======== Record list ========

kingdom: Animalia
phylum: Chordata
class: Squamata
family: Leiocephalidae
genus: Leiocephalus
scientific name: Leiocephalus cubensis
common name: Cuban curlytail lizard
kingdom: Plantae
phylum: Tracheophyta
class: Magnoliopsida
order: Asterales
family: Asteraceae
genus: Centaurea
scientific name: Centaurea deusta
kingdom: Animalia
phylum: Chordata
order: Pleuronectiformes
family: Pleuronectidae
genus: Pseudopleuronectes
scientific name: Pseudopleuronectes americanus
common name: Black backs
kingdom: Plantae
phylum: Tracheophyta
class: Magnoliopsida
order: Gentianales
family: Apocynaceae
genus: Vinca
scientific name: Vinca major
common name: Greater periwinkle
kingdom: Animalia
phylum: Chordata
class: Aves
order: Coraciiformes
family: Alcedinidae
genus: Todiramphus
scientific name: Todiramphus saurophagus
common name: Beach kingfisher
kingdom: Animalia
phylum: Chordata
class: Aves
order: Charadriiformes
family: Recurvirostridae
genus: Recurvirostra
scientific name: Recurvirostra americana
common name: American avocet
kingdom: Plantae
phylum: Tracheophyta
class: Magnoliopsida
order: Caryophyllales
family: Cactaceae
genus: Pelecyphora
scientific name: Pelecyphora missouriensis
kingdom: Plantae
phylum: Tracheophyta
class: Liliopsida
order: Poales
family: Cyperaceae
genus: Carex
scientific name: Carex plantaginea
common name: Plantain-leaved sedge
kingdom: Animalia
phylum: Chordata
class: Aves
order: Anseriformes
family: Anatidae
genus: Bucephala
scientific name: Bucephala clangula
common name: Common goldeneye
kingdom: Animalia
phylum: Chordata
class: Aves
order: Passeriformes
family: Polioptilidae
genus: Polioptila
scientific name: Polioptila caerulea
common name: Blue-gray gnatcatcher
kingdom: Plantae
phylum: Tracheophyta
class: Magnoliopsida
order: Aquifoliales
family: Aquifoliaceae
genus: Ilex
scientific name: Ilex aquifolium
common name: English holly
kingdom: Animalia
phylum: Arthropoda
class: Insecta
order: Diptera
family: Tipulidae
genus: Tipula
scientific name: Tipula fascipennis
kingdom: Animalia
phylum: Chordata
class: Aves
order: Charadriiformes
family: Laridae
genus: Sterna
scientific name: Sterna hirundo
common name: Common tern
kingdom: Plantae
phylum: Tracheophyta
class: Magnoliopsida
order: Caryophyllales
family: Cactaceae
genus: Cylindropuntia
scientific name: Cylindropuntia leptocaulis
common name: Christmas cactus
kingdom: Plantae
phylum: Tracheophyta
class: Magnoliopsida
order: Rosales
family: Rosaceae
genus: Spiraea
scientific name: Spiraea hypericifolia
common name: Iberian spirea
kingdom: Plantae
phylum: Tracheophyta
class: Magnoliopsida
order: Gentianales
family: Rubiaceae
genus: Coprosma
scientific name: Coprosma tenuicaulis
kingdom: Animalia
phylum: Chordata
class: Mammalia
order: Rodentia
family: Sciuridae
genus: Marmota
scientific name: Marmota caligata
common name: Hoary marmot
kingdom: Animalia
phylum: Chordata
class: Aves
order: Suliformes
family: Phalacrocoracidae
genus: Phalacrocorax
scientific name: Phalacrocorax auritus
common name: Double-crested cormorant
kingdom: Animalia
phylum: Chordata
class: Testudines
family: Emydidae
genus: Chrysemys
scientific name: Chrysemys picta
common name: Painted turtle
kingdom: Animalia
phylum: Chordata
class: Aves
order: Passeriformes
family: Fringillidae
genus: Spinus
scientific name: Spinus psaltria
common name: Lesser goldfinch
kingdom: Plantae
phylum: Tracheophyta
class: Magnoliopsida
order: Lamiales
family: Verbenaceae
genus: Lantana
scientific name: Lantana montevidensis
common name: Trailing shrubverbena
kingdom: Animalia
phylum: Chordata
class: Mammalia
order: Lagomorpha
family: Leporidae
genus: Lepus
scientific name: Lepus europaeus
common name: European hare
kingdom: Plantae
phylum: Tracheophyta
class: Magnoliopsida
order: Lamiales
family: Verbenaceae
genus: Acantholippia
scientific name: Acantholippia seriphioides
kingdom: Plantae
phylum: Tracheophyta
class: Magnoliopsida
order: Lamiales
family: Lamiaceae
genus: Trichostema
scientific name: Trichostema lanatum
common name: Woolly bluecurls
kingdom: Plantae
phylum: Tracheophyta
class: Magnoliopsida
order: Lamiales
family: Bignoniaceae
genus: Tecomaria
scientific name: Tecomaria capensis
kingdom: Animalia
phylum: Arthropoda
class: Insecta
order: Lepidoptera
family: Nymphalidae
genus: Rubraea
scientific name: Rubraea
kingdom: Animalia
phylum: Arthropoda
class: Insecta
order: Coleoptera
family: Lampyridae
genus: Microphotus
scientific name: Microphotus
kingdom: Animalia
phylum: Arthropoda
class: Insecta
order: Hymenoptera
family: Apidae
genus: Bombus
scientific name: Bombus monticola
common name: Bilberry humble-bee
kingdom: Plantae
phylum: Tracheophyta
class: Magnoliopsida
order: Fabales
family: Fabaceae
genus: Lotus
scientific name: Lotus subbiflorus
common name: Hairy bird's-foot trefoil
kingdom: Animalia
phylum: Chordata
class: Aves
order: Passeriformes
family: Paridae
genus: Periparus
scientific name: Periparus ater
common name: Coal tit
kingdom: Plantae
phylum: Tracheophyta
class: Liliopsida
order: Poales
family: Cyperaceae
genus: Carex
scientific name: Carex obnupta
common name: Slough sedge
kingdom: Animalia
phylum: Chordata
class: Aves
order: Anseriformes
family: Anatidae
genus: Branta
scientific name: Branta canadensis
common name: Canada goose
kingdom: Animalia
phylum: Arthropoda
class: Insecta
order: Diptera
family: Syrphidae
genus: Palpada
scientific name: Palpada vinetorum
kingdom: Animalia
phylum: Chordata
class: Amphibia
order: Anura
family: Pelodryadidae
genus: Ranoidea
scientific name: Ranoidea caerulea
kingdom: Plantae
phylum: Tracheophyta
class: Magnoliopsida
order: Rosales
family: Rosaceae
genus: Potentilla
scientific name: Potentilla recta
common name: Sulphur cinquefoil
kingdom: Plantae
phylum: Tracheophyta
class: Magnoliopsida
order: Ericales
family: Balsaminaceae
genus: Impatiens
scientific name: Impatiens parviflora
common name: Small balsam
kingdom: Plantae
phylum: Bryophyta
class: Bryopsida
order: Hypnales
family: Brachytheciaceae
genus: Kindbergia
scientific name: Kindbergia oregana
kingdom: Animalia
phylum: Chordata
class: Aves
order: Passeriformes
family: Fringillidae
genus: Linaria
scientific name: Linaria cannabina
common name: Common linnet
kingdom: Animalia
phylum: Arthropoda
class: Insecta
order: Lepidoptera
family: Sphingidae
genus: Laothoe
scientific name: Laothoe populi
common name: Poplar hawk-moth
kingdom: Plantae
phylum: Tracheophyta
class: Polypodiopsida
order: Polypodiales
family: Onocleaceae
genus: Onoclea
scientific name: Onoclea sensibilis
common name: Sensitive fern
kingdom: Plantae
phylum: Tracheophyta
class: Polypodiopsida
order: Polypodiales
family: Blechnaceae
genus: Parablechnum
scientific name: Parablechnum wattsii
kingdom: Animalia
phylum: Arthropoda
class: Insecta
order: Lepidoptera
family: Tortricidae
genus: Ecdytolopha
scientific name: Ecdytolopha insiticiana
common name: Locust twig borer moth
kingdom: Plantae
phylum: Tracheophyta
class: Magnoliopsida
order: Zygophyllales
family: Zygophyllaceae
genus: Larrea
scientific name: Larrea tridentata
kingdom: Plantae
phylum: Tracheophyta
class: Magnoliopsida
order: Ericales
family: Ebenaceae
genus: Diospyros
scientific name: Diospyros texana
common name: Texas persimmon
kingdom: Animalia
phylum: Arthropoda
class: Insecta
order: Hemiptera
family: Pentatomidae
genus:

========

> [Required work]:
Please copy the entries word for word, starting at the line that contains "genus: Ranoidea" and stopping after the final line of the entries.

> [Expected answer]:
genus: Ranoidea
scientific name: Ranoidea caerulea
kingdom: Plantae
phylum: Tracheophyta
class: Magnoliopsida
order: Rosales
family: Rosaceae
genus: Potentilla
scientific name: Potentilla recta
common name: Sulphur cinquefoil
kingdom: Plantae
phylum: Tracheophyta
class: Magnoliopsida
order: Ericales
family: Balsaminaceae
genus: Impatiens
scientific name: Impatiens parviflora
common name: Small balsam
kingdom: Plantae
phylum: Bryophyta
class: Bryopsida
order: Hypnales
family: Brachytheciaceae
genus: Kindbergia
scientific name: Kindbergia oregana
kingdom: Animalia
phylum: Chordata
class: Aves
order: Passeriformes
family: Fringillidae
genus: Linaria
scientific name: Linaria cannabina
common name: Common linnet
kingdom: Animalia
phylum: Arthropoda
class: Insecta
order: Lepidoptera
family: Sphingidae
genus: Laothoe
scientific name: Laothoe populi
common name: Poplar hawk-moth
kingdom: Plantae
phylum: Tracheophyta
class: Polypodiopsida
order: Polypodiales
family: Onocleaceae
genus: Onoclea
scientific name: Onoclea sensibilis
common name: Sensitive fern
kingdom: Plantae
phylum: Tracheophyta
class: Polypodiopsida
order: Polypodiales
family: Blechnaceae
genus: Parablechnum
scientific name: Parablechnum wattsii
kingdom: Animalia
phylum: Arthropoda
class: Insecta
order: Lepidoptera
family: Tortricidae
genus: Ecdytolopha
scientific name: Ecdytolopha insiticiana
common name: Locust twig borer moth
kingdom: Plantae
phylum: Tracheophyta
class: Magnoliopsida
order: Zygophyllales
family: Zygophyllaceae
genus: Larrea
scientific name: Larrea tridentata
kingdom: Plantae
phylum: Tracheophyta
class: Magnoliopsida
order: Ericales
family: Ebenaceae
genus: Diospyros
scientific name: Diospyros texana
common name: Texas persimmon
kingdom: Animalia
phylum: Arthropoda
class: Insecta
order: Hemiptera
family: Pentatomidae
genus:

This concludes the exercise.